[RECORDS]
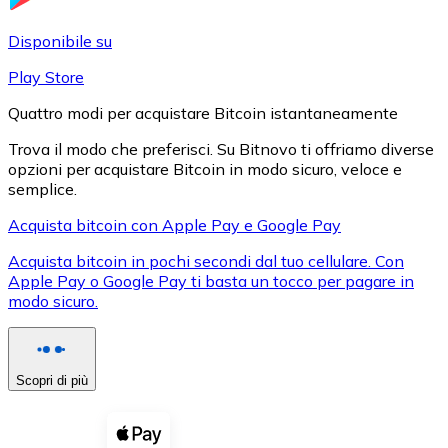
LTC
Disponibile su
Play Store
Quattro modi per acquistare Bitcoin istantaneamente
Trova il modo che preferisci. Su Bitnovo ti offriamo diverse
opzioni per acquistare Bitcoin in modo sicuro, veloce e
semplice.
Acquista bitcoin con Apple Pay e Google Pay
Acquista bitcoin in pochi secondi dal tuo cellulare. Con
XRP
Apple Pay o Google Pay ti basta un tocco per pagare in
modo sicuro.
XRP
Scopri di più
Vedi tutto
Buoni cripto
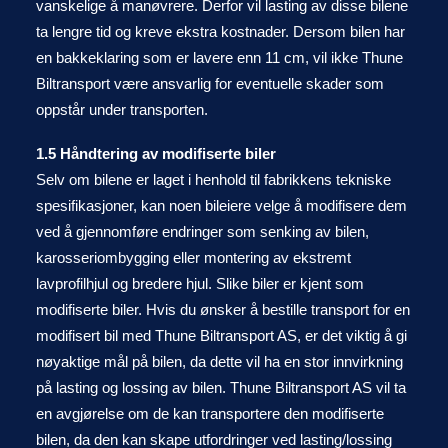
vanskelige å manøvrere. Derfor vil lasting av disse bilene
ta lengre tid og kreve ekstra kostnader. Dersom bilen har
en bakkeklaring som er lavere enn 11 cm, vil ikke Thune
Biltransport være ansvarlig for eventuelle skader som
oppstår under transporten.
1.5 Håndtering av modifiserte biler
Selv om bilene er laget i henhold til fabrikkens tekniske
spesifikasjoner, kan noen bileiere velge å modifisere dem
ved å gjennomføre endringer som senking av bilen,
karosseriombygging eller montering av ekstremt
lavprofilhjul og bredere hjul. Slike biler er kjent som
modifiserte biler. Hvis du ønsker å bestille transport for en
modifisert bil med Thune Biltransport AS, er det viktig å gi
nøyaktige mål på bilen, da dette vil ha en stor innvirkning
på lasting og lossing av bilen. Thune Biltransport AS vil ta
en avgjørelse om de kan transportere den modifiserte
bilen, da den kan skape utfordringer ved lasting/lossing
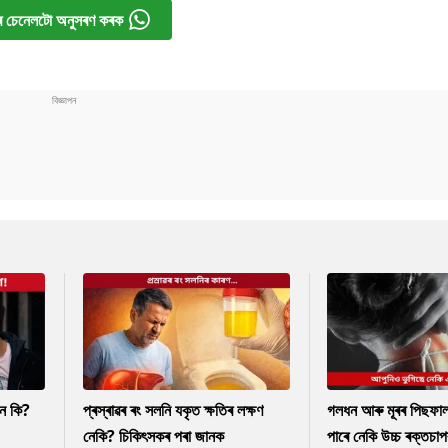
 চেনেলটো অনুসৰণ কৰক
নে কি?
প্ৰস্ৰাৱৰ ৰং সলনি যকৃত ক্ষতিৰ লক্ষণ
গলধন আৰু মূৰৰ পিছফাল
নেকি? চিকিৎসকৰ পৰা জানক
পাৰে নেকি উচ্চ ৰক্তচাপ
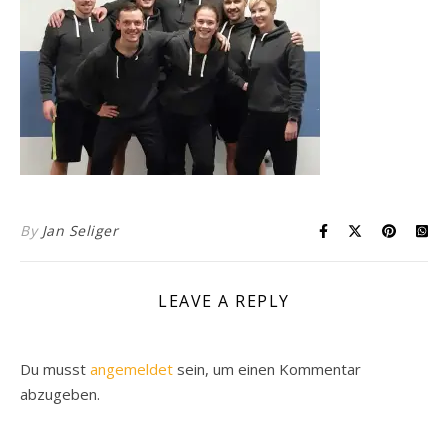
By
Jan Seliger
LEAVE A REPLY
Du musst
angemeldet
sein, um einen Kommentar
abzugeben.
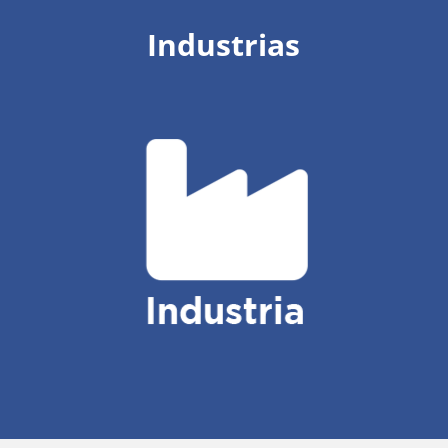
Industrias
[/RECORDS]
**PROMPT**
Look above for the line with "opzioni per acquistare" and the line with "lavprofilhjul og bredere", then copy exactly the lines from the first through the second, both kept, with no pictures.

**ANSWER TO THIS PROBLEM**
opzioni per acquistare Bitcoin in modo sicuro, veloce e
semplice.
Acquista bitcoin con Apple Pay e Google Pay
Acquista bitcoin in pochi secondi dal tuo cellulare. Con
XRP
Apple Pay o Google Pay ti basta un tocco per pagare in
modo sicuro.
XRP
Scopri di più
Vedi tutto
Buoni cripto
vanskelige å manøvrere. Derfor vil lasting av disse bilene
ta lengre tid og kreve ekstra kostnader. Dersom bilen har
en bakkeklaring som er lavere enn 11 cm, vil ikke Thune
Biltransport være ansvarlig for eventuelle skader som
oppstår under transporten.
1.5 Håndtering av modifiserte biler
Selv om bilene er laget i henhold til fabrikkens tekniske
spesifikasjoner, kan noen bileiere velge å modifisere dem
ved å gjennomføre endringer som senking av bilen,
karosseriombygging eller montering av ekstremt
lavprofilhjul og bredere hjul. Slike biler er kjent som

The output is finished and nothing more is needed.